▶ **Your goal**
Reproduce the data below exactly. Skip the pictures.

▶ **Stored data**
>>

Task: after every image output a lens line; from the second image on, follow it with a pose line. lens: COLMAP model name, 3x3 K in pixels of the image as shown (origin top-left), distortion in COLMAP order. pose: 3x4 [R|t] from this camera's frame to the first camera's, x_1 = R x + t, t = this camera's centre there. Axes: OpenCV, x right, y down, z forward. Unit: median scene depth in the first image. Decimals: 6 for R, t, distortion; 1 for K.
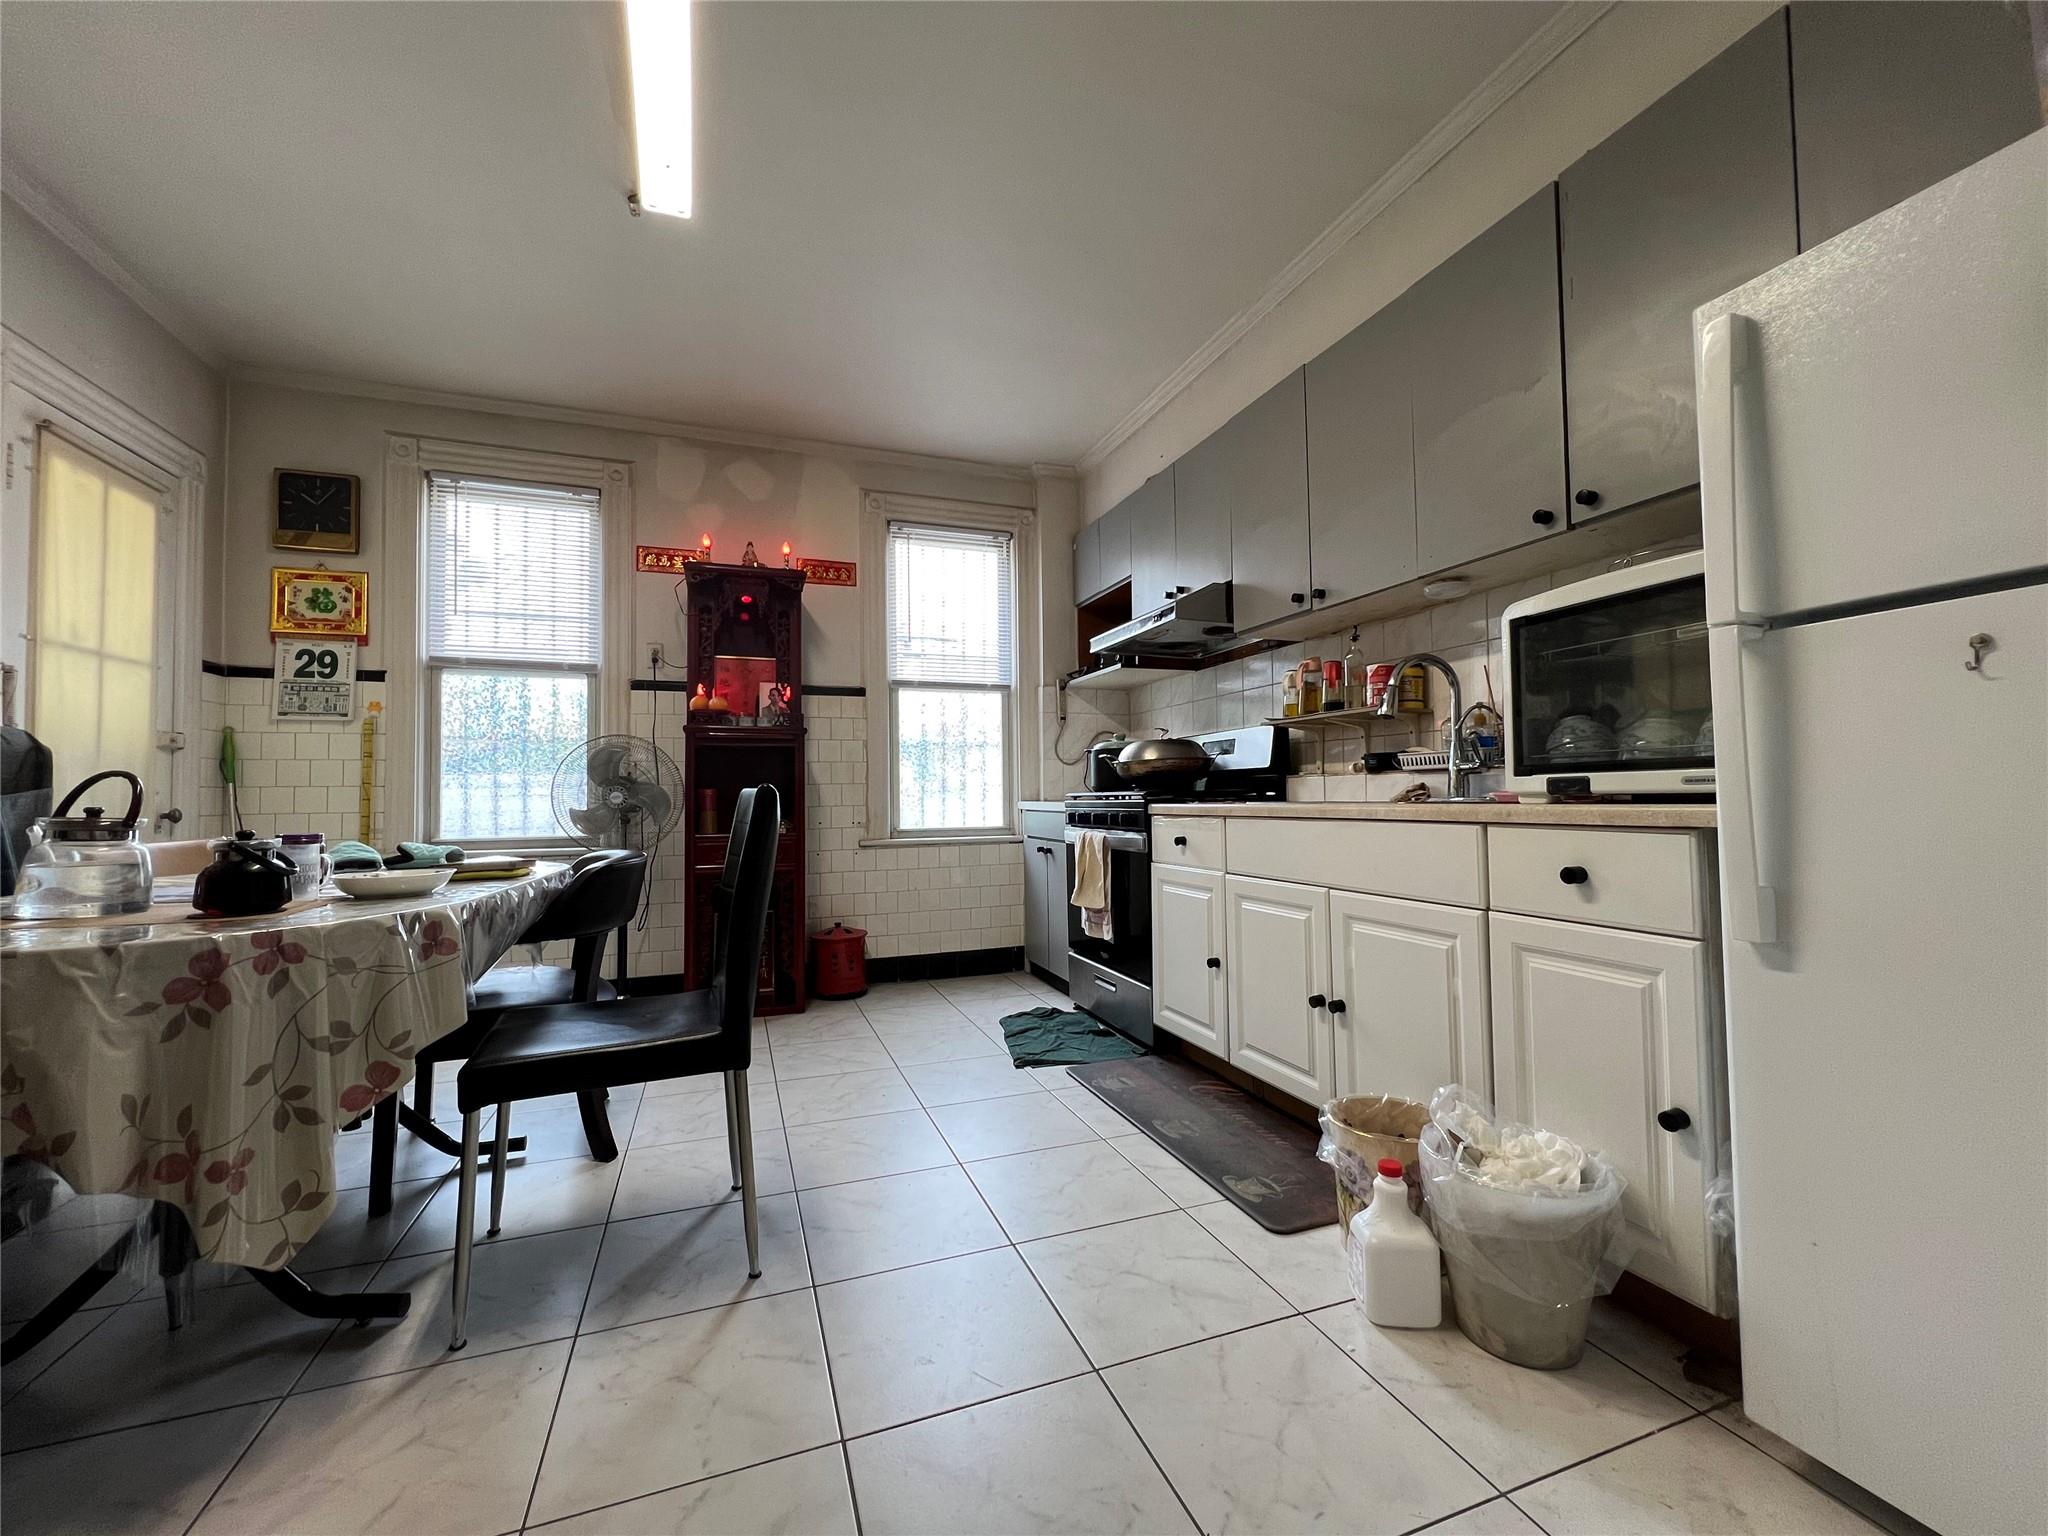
lens RADIAL K [[819.9, 0, 1024.0], [0, 819.9, 768.0], [0, 0, 1]] dist [0.000046, 0.000023]
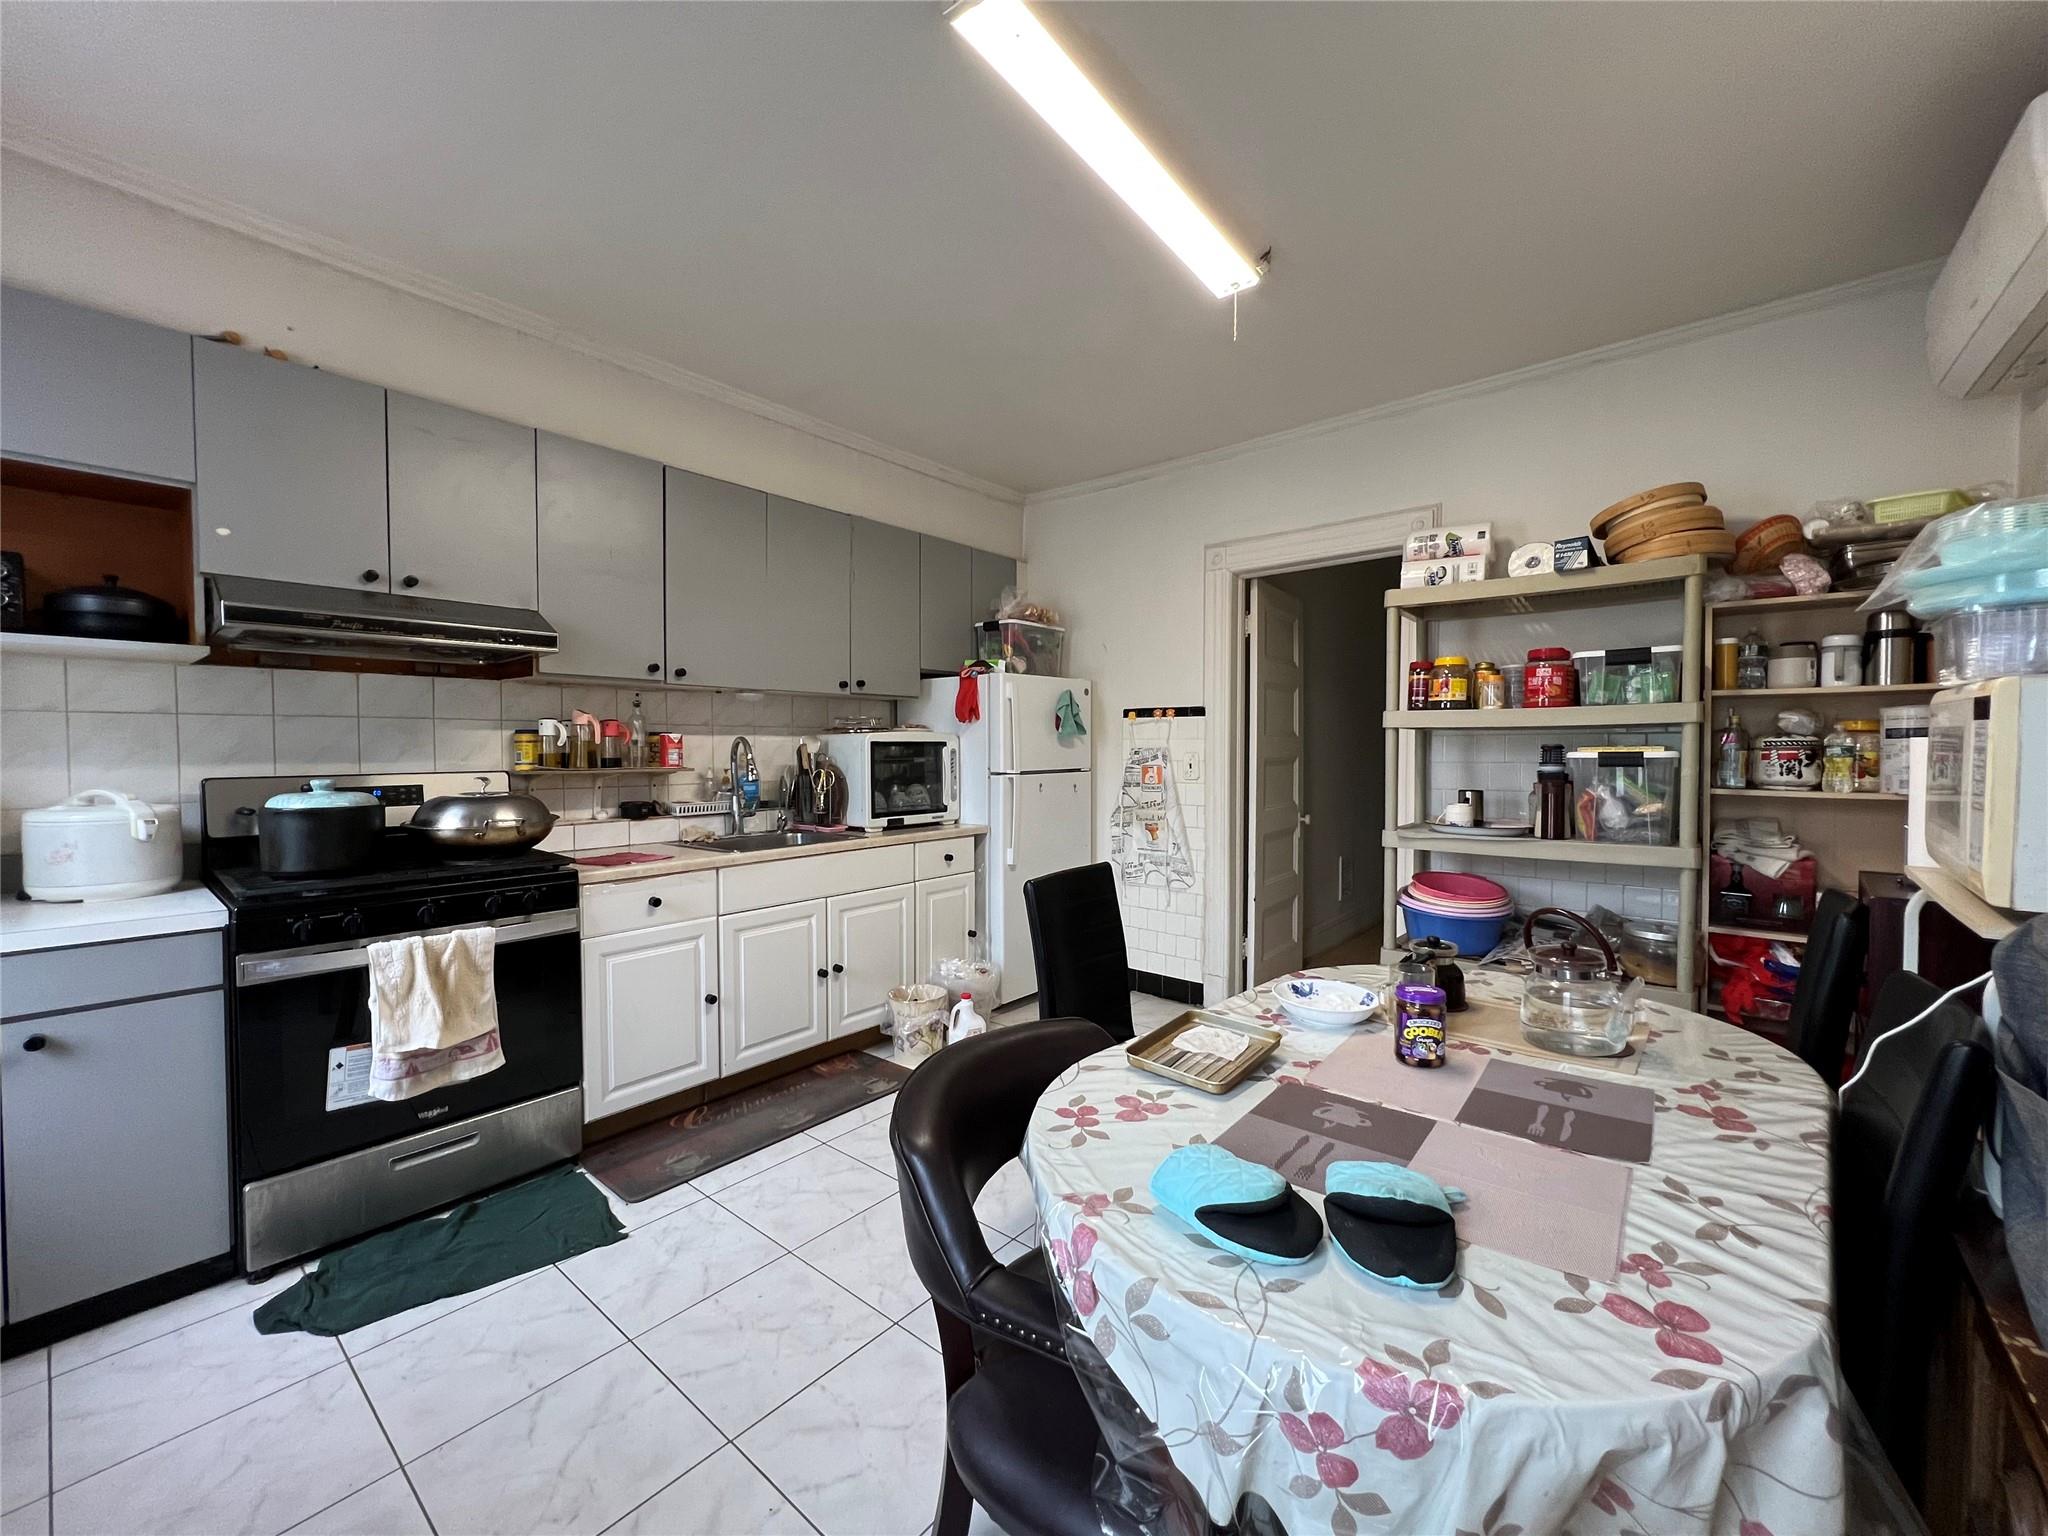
lens RADIAL K [[819.9, 0, 1024.0], [0, 819.9, 768.0], [0, 0, 1]] dist [0.000046, 0.000023]
pose [[-0.499906, -0.017253, 0.865908, -0.952280], [-0.025425, 0.999663, 0.005239, -0.096681], [-0.865706, -0.019397, -0.500176, 1.199529]]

<<

▶ **Answer to the exercise**
Task: after every image output a lens line; from the second image on, follow it with a pose line. lens: COLMAP model name, 3x3 K in pixels of the image as shown (origin top-left), distortion in COLMAP order. pose: 3x4 [R|t] from this camera's frame to the first camera's, x_1 = R x + t, t = this camera's centre there. Axes: OpenCV, x right, y down, z forward. Unit: median scene depth in the first image. Decimals: 6 for R, t, distortion; 1 for K.
lens RADIAL K [[819.9, 0, 1024.0], [0, 819.9, 768.0], [0, 0, 1]] dist [0.000046, 0.000023]
lens RADIAL K [[819.9, 0, 1024.0], [0, 819.9, 768.0], [0, 0, 1]] dist [0.000046, 0.000023]
pose [[-0.499906, -0.017253, 0.865908, -0.952280], [-0.025425, 0.999663, 0.005239, -0.096681], [-0.865706, -0.019397, -0.500176, 1.199529]]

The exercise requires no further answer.